Extracted page text data
::::

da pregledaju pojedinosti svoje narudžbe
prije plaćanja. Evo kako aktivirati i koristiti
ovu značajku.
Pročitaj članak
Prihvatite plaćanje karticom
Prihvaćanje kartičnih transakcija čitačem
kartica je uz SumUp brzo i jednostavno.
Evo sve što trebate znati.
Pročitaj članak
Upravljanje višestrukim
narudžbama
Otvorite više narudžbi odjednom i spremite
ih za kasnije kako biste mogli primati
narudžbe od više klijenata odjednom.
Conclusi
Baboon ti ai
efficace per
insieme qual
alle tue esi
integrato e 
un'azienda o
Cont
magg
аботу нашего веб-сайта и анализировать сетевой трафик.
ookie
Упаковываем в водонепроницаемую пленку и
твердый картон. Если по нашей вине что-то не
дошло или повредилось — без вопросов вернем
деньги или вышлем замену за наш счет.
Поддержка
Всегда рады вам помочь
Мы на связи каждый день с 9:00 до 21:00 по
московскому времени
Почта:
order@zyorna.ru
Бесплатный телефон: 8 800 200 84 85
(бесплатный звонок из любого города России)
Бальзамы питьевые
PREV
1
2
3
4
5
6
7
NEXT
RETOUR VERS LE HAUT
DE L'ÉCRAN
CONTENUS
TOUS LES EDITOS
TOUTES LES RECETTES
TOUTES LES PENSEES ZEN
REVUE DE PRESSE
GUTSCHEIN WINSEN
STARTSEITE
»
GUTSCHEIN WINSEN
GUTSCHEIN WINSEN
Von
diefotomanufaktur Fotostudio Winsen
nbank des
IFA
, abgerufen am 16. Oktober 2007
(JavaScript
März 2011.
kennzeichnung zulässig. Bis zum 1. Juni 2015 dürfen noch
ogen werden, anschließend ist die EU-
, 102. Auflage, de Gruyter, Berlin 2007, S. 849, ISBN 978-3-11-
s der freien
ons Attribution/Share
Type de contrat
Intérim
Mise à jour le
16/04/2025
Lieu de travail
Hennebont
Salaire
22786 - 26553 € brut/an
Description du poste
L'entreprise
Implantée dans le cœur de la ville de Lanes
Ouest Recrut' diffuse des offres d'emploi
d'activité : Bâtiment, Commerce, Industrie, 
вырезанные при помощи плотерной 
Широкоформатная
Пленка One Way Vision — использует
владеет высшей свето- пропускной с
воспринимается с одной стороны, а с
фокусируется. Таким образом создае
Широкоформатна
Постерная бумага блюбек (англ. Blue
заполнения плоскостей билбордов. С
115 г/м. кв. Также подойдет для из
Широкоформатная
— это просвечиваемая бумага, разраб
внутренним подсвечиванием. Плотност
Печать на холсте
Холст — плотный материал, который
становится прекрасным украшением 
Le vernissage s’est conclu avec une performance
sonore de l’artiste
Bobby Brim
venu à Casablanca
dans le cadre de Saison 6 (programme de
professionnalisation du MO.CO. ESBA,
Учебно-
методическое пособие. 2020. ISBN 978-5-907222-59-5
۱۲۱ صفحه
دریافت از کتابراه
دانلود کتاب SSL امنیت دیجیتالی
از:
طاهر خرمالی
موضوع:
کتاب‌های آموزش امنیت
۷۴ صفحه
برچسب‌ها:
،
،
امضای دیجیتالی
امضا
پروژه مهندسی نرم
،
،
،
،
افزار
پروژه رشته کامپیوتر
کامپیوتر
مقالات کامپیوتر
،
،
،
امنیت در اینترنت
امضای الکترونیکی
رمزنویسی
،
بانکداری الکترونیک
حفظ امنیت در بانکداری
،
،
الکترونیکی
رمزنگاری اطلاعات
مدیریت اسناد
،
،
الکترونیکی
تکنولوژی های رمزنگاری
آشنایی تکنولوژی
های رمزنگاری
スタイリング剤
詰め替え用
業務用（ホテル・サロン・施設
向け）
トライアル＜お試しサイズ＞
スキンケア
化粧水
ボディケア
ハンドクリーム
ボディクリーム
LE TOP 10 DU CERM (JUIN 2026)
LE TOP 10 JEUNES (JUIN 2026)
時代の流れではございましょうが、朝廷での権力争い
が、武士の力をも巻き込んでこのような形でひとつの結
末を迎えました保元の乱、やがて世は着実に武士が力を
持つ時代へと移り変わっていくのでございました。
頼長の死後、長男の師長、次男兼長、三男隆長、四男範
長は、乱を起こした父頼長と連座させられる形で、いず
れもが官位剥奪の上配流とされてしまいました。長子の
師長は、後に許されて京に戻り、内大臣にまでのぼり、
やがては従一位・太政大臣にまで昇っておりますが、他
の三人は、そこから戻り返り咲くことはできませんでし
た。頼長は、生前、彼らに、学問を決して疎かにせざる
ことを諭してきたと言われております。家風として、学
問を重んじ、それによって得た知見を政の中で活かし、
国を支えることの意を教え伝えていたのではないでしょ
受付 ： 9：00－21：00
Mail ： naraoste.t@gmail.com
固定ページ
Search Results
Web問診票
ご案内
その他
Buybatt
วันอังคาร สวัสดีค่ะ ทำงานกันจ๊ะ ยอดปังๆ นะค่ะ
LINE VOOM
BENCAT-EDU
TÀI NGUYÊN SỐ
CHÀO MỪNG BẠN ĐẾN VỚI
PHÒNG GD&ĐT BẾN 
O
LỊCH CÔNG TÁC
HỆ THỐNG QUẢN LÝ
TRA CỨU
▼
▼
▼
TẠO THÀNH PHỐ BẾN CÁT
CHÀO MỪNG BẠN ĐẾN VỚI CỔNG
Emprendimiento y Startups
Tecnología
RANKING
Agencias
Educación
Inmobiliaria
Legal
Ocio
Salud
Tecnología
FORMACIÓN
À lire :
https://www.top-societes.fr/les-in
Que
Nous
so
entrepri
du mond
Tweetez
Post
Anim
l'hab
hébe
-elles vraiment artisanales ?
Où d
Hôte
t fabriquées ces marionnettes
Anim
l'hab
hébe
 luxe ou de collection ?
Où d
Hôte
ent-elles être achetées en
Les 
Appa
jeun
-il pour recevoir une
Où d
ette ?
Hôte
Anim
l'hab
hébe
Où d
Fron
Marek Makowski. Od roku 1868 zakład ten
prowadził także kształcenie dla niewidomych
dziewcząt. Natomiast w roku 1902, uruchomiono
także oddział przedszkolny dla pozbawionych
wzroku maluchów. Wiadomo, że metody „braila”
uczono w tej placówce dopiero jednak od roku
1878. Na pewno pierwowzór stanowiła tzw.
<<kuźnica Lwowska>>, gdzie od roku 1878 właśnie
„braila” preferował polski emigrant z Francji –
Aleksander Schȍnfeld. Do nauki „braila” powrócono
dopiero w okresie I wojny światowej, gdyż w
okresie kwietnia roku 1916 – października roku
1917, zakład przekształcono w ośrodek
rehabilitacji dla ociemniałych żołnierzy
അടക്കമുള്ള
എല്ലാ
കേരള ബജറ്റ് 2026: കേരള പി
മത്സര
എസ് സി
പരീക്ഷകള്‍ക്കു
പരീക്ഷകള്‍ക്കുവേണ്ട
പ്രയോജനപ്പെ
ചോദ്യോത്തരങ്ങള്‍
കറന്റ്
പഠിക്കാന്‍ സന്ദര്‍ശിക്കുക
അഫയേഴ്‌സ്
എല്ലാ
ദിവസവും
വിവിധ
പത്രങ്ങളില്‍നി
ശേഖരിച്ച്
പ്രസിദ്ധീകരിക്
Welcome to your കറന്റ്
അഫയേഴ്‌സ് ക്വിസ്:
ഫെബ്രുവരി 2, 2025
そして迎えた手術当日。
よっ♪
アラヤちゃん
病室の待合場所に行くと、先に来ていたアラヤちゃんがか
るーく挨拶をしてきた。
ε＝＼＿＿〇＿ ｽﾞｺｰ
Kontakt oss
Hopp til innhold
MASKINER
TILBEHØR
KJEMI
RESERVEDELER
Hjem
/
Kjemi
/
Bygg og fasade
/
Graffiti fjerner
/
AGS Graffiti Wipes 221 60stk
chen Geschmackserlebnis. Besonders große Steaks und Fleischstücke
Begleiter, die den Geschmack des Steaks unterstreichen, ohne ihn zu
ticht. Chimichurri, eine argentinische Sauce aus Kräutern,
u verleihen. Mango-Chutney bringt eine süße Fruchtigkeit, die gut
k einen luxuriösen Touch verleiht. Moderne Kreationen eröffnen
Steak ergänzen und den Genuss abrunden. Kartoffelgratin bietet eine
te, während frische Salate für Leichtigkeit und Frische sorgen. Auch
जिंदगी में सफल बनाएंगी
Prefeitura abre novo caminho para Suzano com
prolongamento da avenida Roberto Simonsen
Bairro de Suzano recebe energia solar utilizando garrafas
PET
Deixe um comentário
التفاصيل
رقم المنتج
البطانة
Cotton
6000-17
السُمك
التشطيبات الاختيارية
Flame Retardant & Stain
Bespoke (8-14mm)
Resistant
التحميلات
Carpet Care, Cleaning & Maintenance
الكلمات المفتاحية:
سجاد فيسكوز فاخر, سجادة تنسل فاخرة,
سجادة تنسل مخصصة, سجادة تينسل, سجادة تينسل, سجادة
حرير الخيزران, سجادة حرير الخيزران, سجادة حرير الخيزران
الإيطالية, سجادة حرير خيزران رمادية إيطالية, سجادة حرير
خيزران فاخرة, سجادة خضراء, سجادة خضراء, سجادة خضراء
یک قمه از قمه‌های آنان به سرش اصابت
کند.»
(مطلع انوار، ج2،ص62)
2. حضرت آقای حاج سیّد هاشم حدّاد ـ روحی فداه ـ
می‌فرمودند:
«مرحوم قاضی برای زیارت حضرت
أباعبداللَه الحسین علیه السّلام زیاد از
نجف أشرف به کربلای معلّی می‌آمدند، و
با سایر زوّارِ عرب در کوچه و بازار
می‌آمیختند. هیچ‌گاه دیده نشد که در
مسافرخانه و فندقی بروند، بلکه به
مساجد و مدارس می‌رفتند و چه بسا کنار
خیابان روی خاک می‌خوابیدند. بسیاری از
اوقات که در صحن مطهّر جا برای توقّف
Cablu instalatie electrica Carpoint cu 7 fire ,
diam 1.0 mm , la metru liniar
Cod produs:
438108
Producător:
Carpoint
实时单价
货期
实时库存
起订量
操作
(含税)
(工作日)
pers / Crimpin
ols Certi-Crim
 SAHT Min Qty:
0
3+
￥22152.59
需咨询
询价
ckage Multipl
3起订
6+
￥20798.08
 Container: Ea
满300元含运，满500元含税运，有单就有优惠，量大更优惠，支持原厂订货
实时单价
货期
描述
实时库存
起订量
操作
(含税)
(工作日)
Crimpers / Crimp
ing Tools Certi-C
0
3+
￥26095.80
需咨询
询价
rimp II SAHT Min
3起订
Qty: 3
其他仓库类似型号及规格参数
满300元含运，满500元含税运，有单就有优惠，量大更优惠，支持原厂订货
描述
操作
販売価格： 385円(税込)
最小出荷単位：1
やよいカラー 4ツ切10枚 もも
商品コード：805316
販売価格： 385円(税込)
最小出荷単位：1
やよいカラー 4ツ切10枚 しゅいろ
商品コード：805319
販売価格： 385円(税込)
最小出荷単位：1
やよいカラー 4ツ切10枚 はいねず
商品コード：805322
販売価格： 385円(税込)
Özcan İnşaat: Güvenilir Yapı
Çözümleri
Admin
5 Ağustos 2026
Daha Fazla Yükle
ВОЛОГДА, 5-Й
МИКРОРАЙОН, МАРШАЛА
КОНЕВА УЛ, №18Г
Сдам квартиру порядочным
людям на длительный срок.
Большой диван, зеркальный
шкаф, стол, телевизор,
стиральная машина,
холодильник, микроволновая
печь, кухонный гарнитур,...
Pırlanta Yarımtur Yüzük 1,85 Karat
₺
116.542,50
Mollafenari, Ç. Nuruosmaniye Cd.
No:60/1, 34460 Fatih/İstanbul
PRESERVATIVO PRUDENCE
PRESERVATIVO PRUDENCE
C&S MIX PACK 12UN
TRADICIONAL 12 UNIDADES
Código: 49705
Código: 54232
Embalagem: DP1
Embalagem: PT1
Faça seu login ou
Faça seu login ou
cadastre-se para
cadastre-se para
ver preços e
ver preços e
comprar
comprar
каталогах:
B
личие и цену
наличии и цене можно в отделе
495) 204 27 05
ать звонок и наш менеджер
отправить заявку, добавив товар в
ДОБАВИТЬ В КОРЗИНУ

::::

Nothing but an exact copy of the lines from the first one above through the line holding "Ouest Recrut' diffuse des offres d'emploi" should be returned.

# Reply to the task
da pregledaju pojedinosti svoje narudžbe
prije plaćanja. Evo kako aktivirati i koristiti
ovu značajku.
Pročitaj članak
Prihvatite plaćanje karticom
Prihvaćanje kartičnih transakcija čitačem
kartica je uz SumUp brzo i jednostavno.
Evo sve što trebate znati.
Pročitaj članak
Upravljanje višestrukim
narudžbama
Otvorite više narudžbi odjednom i spremite
ih za kasnije kako biste mogli primati
narudžbe od više klijenata odjednom.
Conclusi
Baboon ti ai
efficace per
insieme qual
alle tue esi
integrato e 
un'azienda o
Cont
magg
аботу нашего веб-сайта и анализировать сетевой трафик.
ookie
Упаковываем в водонепроницаемую пленку и
твердый картон. Если по нашей вине что-то не
дошло или повредилось — без вопросов вернем
деньги или вышлем замену за наш счет.
Поддержка
Всегда рады вам помочь
Мы на связи каждый день с 9:00 до 21:00 по
московскому времени
Почта:
order@zyorna.ru
Бесплатный телефон: 8 800 200 84 85
(бесплатный звонок из любого города России)
Бальзамы питьевые
PREV
1
2
3
4
5
6
7
NEXT
RETOUR VERS LE HAUT
DE L'ÉCRAN
CONTENUS
TOUS LES EDITOS
TOUTES LES RECETTES
TOUTES LES PENSEES ZEN
REVUE DE PRESSE
GUTSCHEIN WINSEN
STARTSEITE
»
GUTSCHEIN WINSEN
GUTSCHEIN WINSEN
Von
diefotomanufaktur Fotostudio Winsen
nbank des
IFA
, abgerufen am 16. Oktober 2007
(JavaScript
März 2011.
kennzeichnung zulässig. Bis zum 1. Juni 2015 dürfen noch
ogen werden, anschließend ist die EU-
, 102. Auflage, de Gruyter, Berlin 2007, S. 849, ISBN 978-3-11-
s der freien
ons Attribution/Share
Type de contrat
Intérim
Mise à jour le
16/04/2025
Lieu de travail
Hennebont
Salaire
22786 - 26553 € brut/an
Description du poste
L'entreprise
Implantée dans le cœur de la ville de Lanes
Ouest Recrut' diffuse des offres d'emploi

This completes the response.